+++ Quoted passage

Craft Ambiguous Policies
Your guiding policy should be incredibly ambiguous, such as “become the global AI leader in everything” without defining what “everything” means, leaving it as “someone else’s problem” [00:05:27].
Embrace Perpetual Beta
- Forget about timelines, which are for companies that intend to finish projects [00:06:07].
- Instead, embrace “Perpetual Beta” by creating a massive GitHub backlog and stuffing it with highlighted financial reports [00:06:13].
- Alternatively, create a 4,000-page document, post it across all Slack channels, and erode people’s willpower to engage with the material [00:06:25].
Drown Everyone in Jargon
One of the most effective ways to cause dysfunction is to communicate in a way that nobody understands, drowning everyone in a “tsunami of jargon” [00:06:48].
“Our multimodal agentic Transformer-based system leverages few-shot learning and Chain-of-Thought reasoning to optimize the synergistic potential of our dynamic hyperparameter space” [00:06:53].
The goal is to look incredibly smart, even if no one understands a word, prioritizing obfuscation [00:07:08].

++++++

**Your objective:** Reproduce the passage on causing dysfunction from "- Instead, embrace" to "the material [00:06:25].", word for word.

+++ Given data

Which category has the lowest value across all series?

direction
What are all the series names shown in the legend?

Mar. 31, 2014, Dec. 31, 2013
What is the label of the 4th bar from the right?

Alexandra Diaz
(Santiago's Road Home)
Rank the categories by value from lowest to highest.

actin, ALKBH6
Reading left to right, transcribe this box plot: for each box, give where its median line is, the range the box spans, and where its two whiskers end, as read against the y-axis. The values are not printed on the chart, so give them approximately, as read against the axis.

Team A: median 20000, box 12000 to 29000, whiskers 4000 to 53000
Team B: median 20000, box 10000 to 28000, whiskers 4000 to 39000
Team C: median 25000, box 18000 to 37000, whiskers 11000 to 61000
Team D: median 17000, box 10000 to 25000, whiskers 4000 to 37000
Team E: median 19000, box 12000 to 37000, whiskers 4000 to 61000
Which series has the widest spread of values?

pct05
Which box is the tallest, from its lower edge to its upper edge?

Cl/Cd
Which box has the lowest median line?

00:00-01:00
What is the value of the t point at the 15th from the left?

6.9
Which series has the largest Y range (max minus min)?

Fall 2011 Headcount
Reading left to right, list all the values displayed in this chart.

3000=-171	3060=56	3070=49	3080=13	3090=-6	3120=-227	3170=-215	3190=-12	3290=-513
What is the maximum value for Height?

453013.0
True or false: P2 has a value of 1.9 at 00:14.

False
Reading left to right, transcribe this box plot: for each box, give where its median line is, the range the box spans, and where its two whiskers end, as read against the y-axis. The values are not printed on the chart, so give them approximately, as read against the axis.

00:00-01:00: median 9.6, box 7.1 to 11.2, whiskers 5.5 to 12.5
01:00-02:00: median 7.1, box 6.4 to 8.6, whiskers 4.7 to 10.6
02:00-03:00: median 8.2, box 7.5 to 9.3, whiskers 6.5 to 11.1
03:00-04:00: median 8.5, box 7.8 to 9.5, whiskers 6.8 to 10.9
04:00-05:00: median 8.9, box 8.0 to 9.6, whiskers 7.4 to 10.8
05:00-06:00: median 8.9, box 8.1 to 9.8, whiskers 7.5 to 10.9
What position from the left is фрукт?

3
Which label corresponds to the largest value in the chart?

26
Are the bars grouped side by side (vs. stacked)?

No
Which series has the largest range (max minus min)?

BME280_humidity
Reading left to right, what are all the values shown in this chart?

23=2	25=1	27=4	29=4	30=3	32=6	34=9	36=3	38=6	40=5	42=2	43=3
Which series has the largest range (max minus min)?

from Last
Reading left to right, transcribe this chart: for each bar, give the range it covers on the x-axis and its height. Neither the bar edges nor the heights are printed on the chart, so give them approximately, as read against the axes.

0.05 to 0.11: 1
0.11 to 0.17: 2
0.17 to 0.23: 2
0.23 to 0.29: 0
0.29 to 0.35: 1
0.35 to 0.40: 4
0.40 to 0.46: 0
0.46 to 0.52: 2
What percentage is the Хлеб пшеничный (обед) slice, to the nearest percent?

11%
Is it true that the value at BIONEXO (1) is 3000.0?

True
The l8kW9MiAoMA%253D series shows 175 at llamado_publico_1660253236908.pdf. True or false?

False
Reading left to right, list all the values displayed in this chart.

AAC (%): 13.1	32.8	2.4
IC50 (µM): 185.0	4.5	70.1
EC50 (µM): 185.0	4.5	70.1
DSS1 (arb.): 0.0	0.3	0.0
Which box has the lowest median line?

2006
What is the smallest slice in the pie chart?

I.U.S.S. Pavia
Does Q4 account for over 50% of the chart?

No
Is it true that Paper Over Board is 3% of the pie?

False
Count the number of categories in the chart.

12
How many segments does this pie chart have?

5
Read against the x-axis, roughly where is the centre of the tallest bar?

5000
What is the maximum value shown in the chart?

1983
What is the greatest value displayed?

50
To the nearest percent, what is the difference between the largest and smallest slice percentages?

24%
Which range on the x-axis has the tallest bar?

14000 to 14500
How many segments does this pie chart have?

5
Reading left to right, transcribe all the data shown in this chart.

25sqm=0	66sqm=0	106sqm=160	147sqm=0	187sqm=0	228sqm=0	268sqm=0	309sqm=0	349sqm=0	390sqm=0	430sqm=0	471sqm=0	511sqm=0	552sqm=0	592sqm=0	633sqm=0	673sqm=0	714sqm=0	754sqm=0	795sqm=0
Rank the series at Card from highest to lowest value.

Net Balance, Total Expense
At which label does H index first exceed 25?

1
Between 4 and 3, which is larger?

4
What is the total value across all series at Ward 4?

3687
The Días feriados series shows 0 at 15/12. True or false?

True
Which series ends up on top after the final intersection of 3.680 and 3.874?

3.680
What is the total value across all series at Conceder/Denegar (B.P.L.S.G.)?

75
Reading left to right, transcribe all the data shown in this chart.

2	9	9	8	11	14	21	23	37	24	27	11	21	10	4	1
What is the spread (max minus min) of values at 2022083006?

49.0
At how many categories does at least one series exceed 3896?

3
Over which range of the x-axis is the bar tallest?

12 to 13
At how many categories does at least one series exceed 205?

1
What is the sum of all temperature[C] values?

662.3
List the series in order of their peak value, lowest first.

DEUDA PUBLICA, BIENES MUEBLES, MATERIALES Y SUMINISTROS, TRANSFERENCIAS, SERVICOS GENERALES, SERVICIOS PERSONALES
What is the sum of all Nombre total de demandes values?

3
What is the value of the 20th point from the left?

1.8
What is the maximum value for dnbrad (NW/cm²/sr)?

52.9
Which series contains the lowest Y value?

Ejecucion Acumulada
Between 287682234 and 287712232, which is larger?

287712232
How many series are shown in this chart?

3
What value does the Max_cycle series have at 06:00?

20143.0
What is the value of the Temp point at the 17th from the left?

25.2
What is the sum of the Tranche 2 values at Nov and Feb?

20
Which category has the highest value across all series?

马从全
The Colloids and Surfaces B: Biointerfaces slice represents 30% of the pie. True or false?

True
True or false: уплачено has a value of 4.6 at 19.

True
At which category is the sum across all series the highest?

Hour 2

++++++

**Response area:**
- Instead, embrace “Perpetual Beta” by creating a massive GitHub backlog and stuffing it with highlighted financial reports [00:06:13].
- Alternatively, create a 4,000-page document, post it across all Slack channels, and erode people’s willpower to engage with the material [00:06:25].